(PROBLEM 1): Count the lines in the entries that contain the string "declarat", treating uppercase and lowercase letters as distinct. Respond with the number alone.

(EXTRACT PROVIDED):
Postgres as your AI memory layer: pgvector in production

Why Postgres, Not a Vector DB

Every AI memory layer ends up doing three things: store embeddings, retrieve them by similarity, and filter them by metadata. The marketing for Pinecone, Weaviate, and Qdrant focuses entirely on the first two and quietly ignores the third. In production, the third is where you spend your time.

We ship AI agents that need persistent memory across sessions, user-scoped recall, and tenant isolation. Every one of those constraints is a WHERE clause. A dedicated vector database treats metadata filtering as a second-class citizen bolted onto an ANN index. Postgres treats it as the entire point of its existence.

The other reason is operational gravity. You already run Postgres. You have backups, replicas, connection pooling, migrations, and an on-call team that knows how to read pg_stat_statements. Adding a vector database means a second consistency model, a second backup story, and a second thing that pages you at 3am. pgvector folds vectors into the database you already operate.

The trade-off is real: pgvector will not match a purpose-built ANN engine at billion-vector scale. But the crossover point where that matters is much higher than vendors imply. We run pgvector for workloads up to ~50M vectors per table with sub-100ms p95 recall. Below that scale, the dedicated database is solving a problem you don't have while creating three you didn't.

The Schema That Actually Scales

The naive schema is one table: id, content, embedding, metadata jsonb. It works for a demo and falls apart in production for two reasons — index bloat and filter cardinality.

(EXERCISE MATERIAL):
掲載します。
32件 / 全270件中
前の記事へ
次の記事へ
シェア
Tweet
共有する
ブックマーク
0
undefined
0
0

--

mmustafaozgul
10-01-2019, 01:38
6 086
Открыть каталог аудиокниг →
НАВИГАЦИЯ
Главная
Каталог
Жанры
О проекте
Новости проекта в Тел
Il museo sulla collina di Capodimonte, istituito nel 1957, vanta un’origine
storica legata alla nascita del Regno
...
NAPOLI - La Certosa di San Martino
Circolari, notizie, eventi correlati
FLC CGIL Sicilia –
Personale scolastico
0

* * *

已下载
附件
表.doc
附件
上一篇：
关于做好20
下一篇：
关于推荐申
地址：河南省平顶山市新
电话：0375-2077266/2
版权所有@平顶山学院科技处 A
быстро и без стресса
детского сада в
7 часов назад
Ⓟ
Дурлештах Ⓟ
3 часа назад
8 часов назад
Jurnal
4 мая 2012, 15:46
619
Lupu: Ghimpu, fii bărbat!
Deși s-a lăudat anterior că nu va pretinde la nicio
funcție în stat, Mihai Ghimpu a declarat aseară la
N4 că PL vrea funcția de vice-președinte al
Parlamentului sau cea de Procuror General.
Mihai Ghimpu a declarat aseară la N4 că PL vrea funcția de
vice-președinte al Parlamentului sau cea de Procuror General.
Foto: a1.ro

(PROBLEM 2): Reproduce the passage of the article on Postgres as an AI memory layer from "The other reason" to "three you didn't.", replacing "operational gravity" with "operational inertia".

(EXERCISE SOLUTION 1): 2

(EXERCISE SOLUTION 2):
The other reason is operational inertia. You already run Postgres. You have backups, replicas, connection pooling, migrations, and an on-call team that knows how to read pg_stat_statements. Adding a vector database means a second consistency model, a second backup story, and a second thing that pages you at 3am. pgvector folds vectors into the database you already operate.

The trade-off is real: pgvector will not match a purpose-built ANN engine at billion-vector scale. But the crossover point where that matters is much higher than vendors imply. We run pgvector for workloads up to ~50M vectors per table with sub-100ms p95 recall. Below that scale, the dedicated database is solving a problem you don't have while creating three you didn't.